The rest of the show focuses on some 50 prints from his series of 500 which are a more direct depictions of the brutality of war and the devastation the First World War caused. As a volunteer soldier on the front lines, Dix saw his share of the harsh realities of war, its horrors and the consequences on not just human lives, but on the landscape and wildlife as well. From dead horses, to pockmarked smoking fields, to mangled faces stricken with pain and horror, to destroyed homes and cities under attack, every gruesome aspect is covered in these works with strikingly blatant and raw visuals.


In all these works, Dix’s relationship with the body is intriguing, as there is a somewhat deliberate rejection of idealistic depictions. From caricatures faces and stylized bodies, to mangled faces, crippled soldiers and violently sliced up bodies, none of his depictions adhere to the rules of the perfect human form. Perhaps it was a reaction to the art that came before, or the fact that he himself survived the war physically whole while so many fellow veterans were living crippled lives, but there seems to be something about the imperfect, unconventional and desecrated form of the body that seems to attract Dix and inspire his imagery.

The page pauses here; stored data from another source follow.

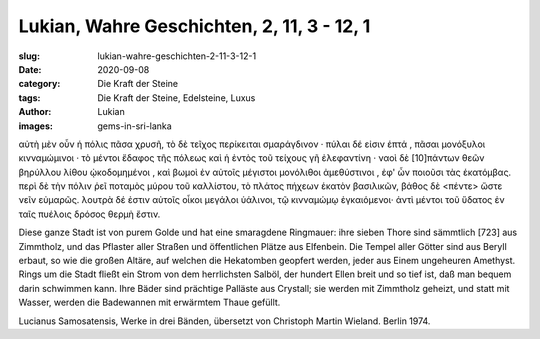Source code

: Lukian, Wahre Geschichten, 2, 11, 3 - 12, 1
===========================================

:slug: lukian-wahre-geschichten-2-11-3-12-1
:date: 2020-09-08
:category: Die Kraft der Steine
:tags: Die Kraft der Steine, Edelsteine, Luxus
:author: Lukian
:images: gems-in-sri-lanka

.. class:: original greek

    αὐτὴ μὲν οὖν ἡ πόλις πᾶσα χρυσῆ, τὸ δὲ τεῖχος περίκειται σμαράγδινον · πύλαι δέ εἰσιν ἑπτά , πᾶσαι μονόξυλοι κινναμώμινοι · τὸ μέντοι ἔδαφος τῆς πόλεως καὶ ἡ ἐντὸς τοῦ τείχους γῆ ἐλεφαντίνη · ναοὶ δὲ [10]πάντων θεῶν βηρύλλου λίθου ᾠκοδομημένοι , καὶ βωμοὶ ἐν αὐτοῖς μέγιστοι μονόλιθοι ἀμεθύστινοι , ἐφ' ὧν ποιοῦσι τὰς ἑκατόμβας. περὶ δὲ τὴν πόλιν ῥεῖ ποταμὸς μύρου τοῦ καλλίστου, τὸ πλάτος πήχεων ἑκατὸν βασιλικῶν, βάθος δὲ <πέντε>
    ὥστε νεῖν εὐμαρῶς. λουτρὰ δέ ἐστιν αὐτοῖς οἶκοι μεγάλοι ὑάλινοι, τῷ κινναμώμῳ ἐγκαιόμενοι· ἀντὶ μέντοι τοῦ ὕδατος ἐν ταῖς πυέλοις δρόσος θερμὴ ἔστιν.

.. class:: translation

    Diese ganze Stadt ist von purem Golde und hat eine smaragdene Ringmauer: ihre sieben Thore sind sämmtlich [723] aus Zimmtholz, und das Pflaster aller Straßen und öffentlichen Plätze aus Elfenbein. Die Tempel aller Götter sind aus Beryll erbaut, so wie die großen Altäre, auf welchen die Hekatomben geopfert werden, jeder aus Einem ungeheuren Amethyst. Rings um die Stadt fließt ein Strom von dem herrlichsten Salböl, der hundert Ellen breit und so tief ist, daß man bequem darin schwimmen kann. Ihre Bäder sind prächtige Palläste aus Crystall; sie werden mit Zimmtholz geheizt, und statt mit Wasser, werden die Badewannen mit erwärmtem Thaue gefüllt.

.. class:: translation-source

    Lucianus Samosatensis, Werke in drei Bänden, übersetzt von Christoph Martin Wieland. Berlin 1974.
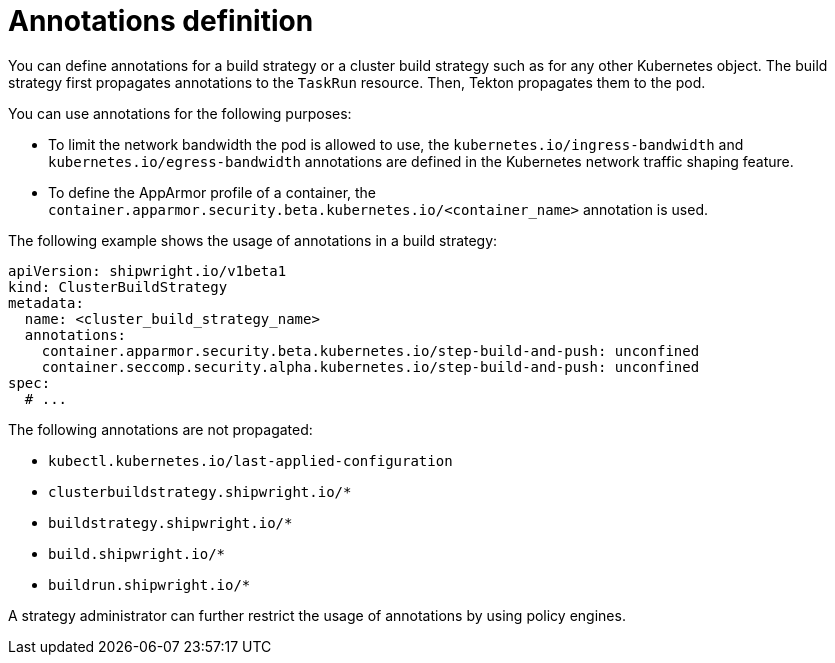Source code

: // This module is included in the following assembly:
//
// * configuring/configuring-build-strategies.adoc

:_mod-docs-content-type: REFERENCE
[id="ob-defining-annotations_{context}"]
= Annotations definition

You can define annotations for a build strategy or a cluster build strategy such as for any other Kubernetes object. The build strategy first propagates annotations to the `TaskRun` resource. Then, Tekton propagates them to the pod.

You can use annotations for the following purposes:

* To limit the network bandwidth the pod is allowed to use, the `kubernetes.io/ingress-bandwidth` and `kubernetes.io/egress-bandwidth` annotations are defined in the Kubernetes network traffic shaping feature.
* To define the AppArmor profile of a container, the `container.apparmor.security.beta.kubernetes.io/<container_name>` annotation is used.

The following example shows the usage of annotations in a build strategy:

[source,yaml]
----
apiVersion: shipwright.io/v1beta1
kind: ClusterBuildStrategy
metadata:
  name: <cluster_build_strategy_name>
  annotations:
    container.apparmor.security.beta.kubernetes.io/step-build-and-push: unconfined
    container.seccomp.security.alpha.kubernetes.io/step-build-and-push: unconfined
spec:
  # ...
----

The following annotations are not propagated:

* `kubectl.kubernetes.io/last-applied-configuration`
* `clusterbuildstrategy.shipwright.io/*`
* `buildstrategy.shipwright.io/*`
* `build.shipwright.io/*`
* `buildrun.shipwright.io/*`

A strategy administrator can further restrict the usage of annotations by using policy engines.
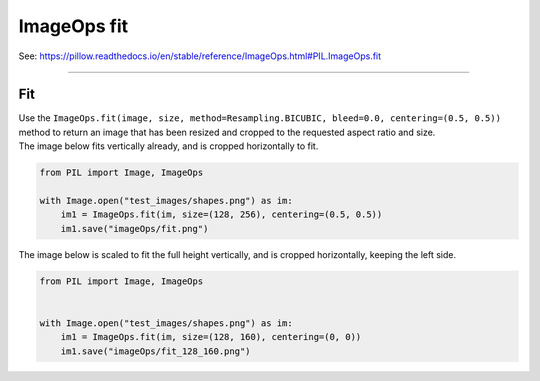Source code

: ==========================
ImageOps fit
==========================

| See: https://pillow.readthedocs.io/en/stable/reference/ImageOps.html#PIL.ImageOps.fit

----

Fit
---------------------------

| Use the ``ImageOps.fit(image, size, method=Resampling.BICUBIC, bleed=0.0, centering=(0.5, 0.5))`` method to return an image that has been resized and cropped to the requested aspect ratio and size.

.. py:function:: ImageOps.fit(image, size, method=Resampling.BICUBIC, bleed=0.0, centering=(0.5, 0.5))

    | **bleed** - Remove a border around the outside of the image from all four edges. The value is a decimal percentage (use 0.01 for one percent). The default value is 0 (no border). Cannot be greater than or equal to 0.5.
    | **centering** - Control the cropping position. Use (0.5, 0.5) for center cropping (e.g. if cropping the width, take 50% off of the left side, and therefore 50% off the right side). 
    | **centering**=(0.0, 0.0) will crop from the top left corner (i.e. if cropping the width, take all of the crop off of the right side, and if cropping the height, take all of it off the bottom). 
    | **centering**=(1.0, 0.0) will crop from the bottom left corner, etc. (i.e. if cropping the width, take all of the crop off the left side, and if cropping the height take none from the top, and therefore all off the bottom).


| The image below fits vertically already, and is cropped horizontally to fit.

.. code-block:: python

    from PIL import Image, ImageOps

    with Image.open("test_images/shapes.png") as im:
        im1 = ImageOps.fit(im, size=(128, 256), centering=(0.5, 0.5))
        im1.save("imageOps/fit.png")

.. image:: images/compare_fit.png
    :scale: 50%
    :align: center

| The image below is scaled to fit the full height vertically, and is cropped horizontally, keeping the left side.

.. code-block:: python

    from PIL import Image, ImageOps


    with Image.open("test_images/shapes.png") as im:
        im1 = ImageOps.fit(im, size=(128, 160), centering=(0, 0))
        im1.save("imageOps/fit_128_160.png")


.. image:: images/compare_fit2.png
    :scale: 50%
    :align: center

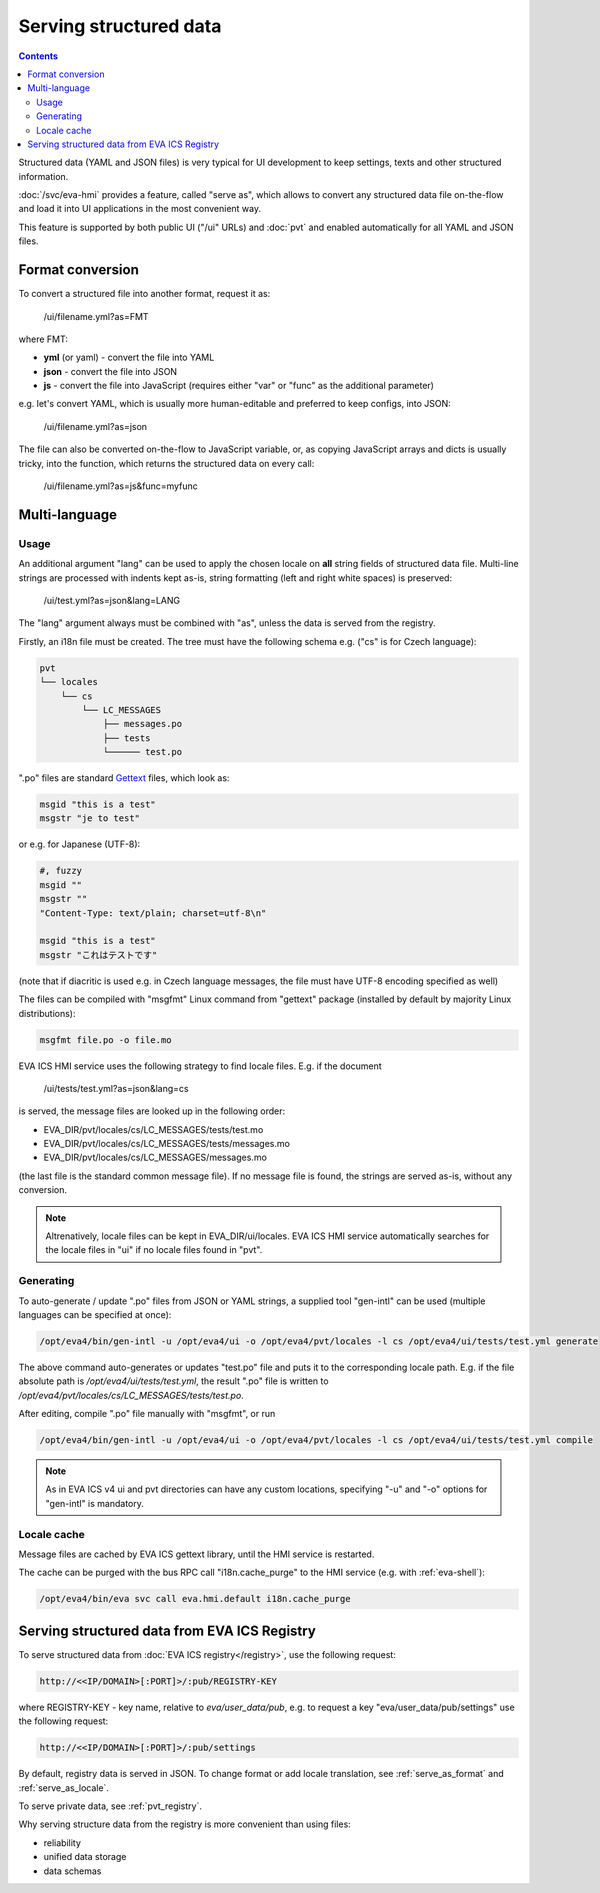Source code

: Serving structured data
***********************

.. contents::

Structured data (YAML and JSON files) is very typical for UI development to
keep settings, texts and other structured information.

:doc:`/svc/eva-hmi` provides a feature, called "serve as", which allows to
convert any structured data file on-the-flow and load it into UI
applications in the most convenient way.

This feature is supported by both public UI ("/ui" URLs) and :doc:`pvt` and
enabled automatically for all YAML and JSON files.

.. _serve_as_format:

Format conversion
=================

To convert a structured file into another format, request it as:

    /ui/filename.yml?as=FMT

where FMT:

* **yml** (or yaml) - convert the file into YAML
* **json** - convert the file into JSON
* **js** - convert the file into JavaScript (requires either "var" or "func" as
  the additional parameter)

e.g. let's convert YAML, which is usually more human-editable and preferred to
keep configs, into JSON:

    /ui/filename.yml?as=json

The file can also be converted on-the-flow to JavaScript variable, or, as
copying JavaScript arrays and dicts is usually tricky, into the function, which
returns the structured data on every call:

    /ui/filename.yml?as=js&func=myfunc

.. _serve_as_locale:

Multi-language
==============

Usage
-----

An additional argument "lang" can be used to apply the chosen locale on **all**
string fields of structured data file. Multi-line strings are processed with
indents kept as-is, string formatting (left and right white spaces) is
preserved:

    /ui/test.yml?as=json&lang=LANG

The "lang" argument always must be combined with "as", unless the data is
served from the registry.

Firstly, an i18n file must be created. The tree must have the following schema
e.g. ("cs" is for Czech language):

.. code::

    pvt
    └── locales
        └── cs
            └── LC_MESSAGES
                ├── messages.po
                ├── tests
                └────── test.po

".po" files are standard `Gettext <https://en.wikipedia.org/wiki/Gettext>`_
files, which look as:

.. code::

    msgid "this is a test"
    msgstr "je to test"

or e.g. for Japanese (UTF-8):

.. code::

    #, fuzzy
    msgid ""
    msgstr ""
    "Content-Type: text/plain; charset=utf-8\n"

    msgid "this is a test"
    msgstr "これはテストです"

(note that if diacritic is used e.g. in Czech language messages, the file must
have UTF-8 encoding specified as well)

The files can be compiled with "msgfmt" Linux command from "gettext" package
(installed by default by majority Linux distributions):

.. code:: shell

    msgfmt file.po -o file.mo

EVA ICS HMI service uses the following strategy to find locale files. E.g. if
the document

    /ui/tests/test.yml?as=json&lang=cs

is served, the message files are looked up in the following order:

* EVA_DIR/pvt/locales/cs/LC_MESSAGES/tests/test.mo
* EVA_DIR/pvt/locales/cs/LC_MESSAGES/tests/messages.mo
* EVA_DIR/pvt/locales/cs/LC_MESSAGES/messages.mo

(the last file is the standard common message file). If no message file is
found, the strings are served as-is, without any conversion.

.. note::

    Altrenatively, locale files can be kept in EVA_DIR/ui/locales. EVA ICS HMI
    service automatically searches for the locale files in "ui" if no locale
    files found in "pvt".

Generating
----------

To auto-generate / update ".po" files from JSON or YAML strings, a supplied
tool "gen-intl" can be used (multiple languages can be specified at once):

.. code:: shell

    /opt/eva4/bin/gen-intl -u /opt/eva4/ui -o /opt/eva4/pvt/locales -l cs /opt/eva4/ui/tests/test.yml generate

The above command auto-generates or updates "test.po" file and puts it to the
corresponding locale path. E.g. if the file absolute path is
*/opt/eva4/ui/tests/test.yml*, the result ".po" file is written to
*/opt/eva4/pvt/locales/cs/LC_MESSAGES/tests/test.po*.

After editing, compile ".po" file manually with "msgfmt", or run

.. code:: shell

    /opt/eva4/bin/gen-intl -u /opt/eva4/ui -o /opt/eva4/pvt/locales -l cs /opt/eva4/ui/tests/test.yml compile

.. note::

    As in EVA ICS v4 ui and pvt directories can have any custom locations,
    specifying "-u" and "-o" options for "gen-intl" is mandatory.

Locale cache
------------

Message files are cached by EVA ICS gettext library, until the HMI service is
restarted.

The cache can be purged with the bus RPC call "i18n.cache_purge" to the HMI
service (e.g. with :ref:`eva-shell`):

.. code:: shell

    /opt/eva4/bin/eva svc call eva.hmi.default i18n.cache_purge

Serving structured data from EVA ICS Registry
=============================================

To serve structured data from :doc:`EVA ICS registry</registry>`, use the
following request:

.. code-block:: shell

    http://<<IP/DOMAIN>[:PORT]>/:pub/REGISTRY-KEY

where REGISTRY-KEY - key name, relative to *eva/user_data/pub*, e.g.
to request a key "eva/user_data/pub/settings" use the following request:

.. code-block:: shell

    http://<<IP/DOMAIN>[:PORT]>/:pub/settings

By default, registry data is served in JSON. To change format or add locale
translation, see :ref:`serve_as_format` and :ref:`serve_as_locale`.

To serve private data, see :ref:`pvt_registry`.

Why serving structure data from the registry is more convenient than using
files:

* reliability
* unified data storage
* data schemas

Unfortunately, as Welz explains, Dix’s promising career of the 20s was soon thwarted by the Nazi regime in 1933, when his anti-war rhetoric and provocative imagery was dubbed “degenerate” and he not only lost his teaching job but was also not allowed to exhibit or sell his work. Perhaps this is a testament to his influence on public moods and sentiments, and the power art holds to drive certain narratives and shape societies and their mindsets, but it also sadly reflects the tendency of certain parties to exercise control and manipulate these mindsets through censorship and suppression of free speech. The world soon forgot the ugly truths about war and its pervasive negative influence on society, and history soon repeated itself.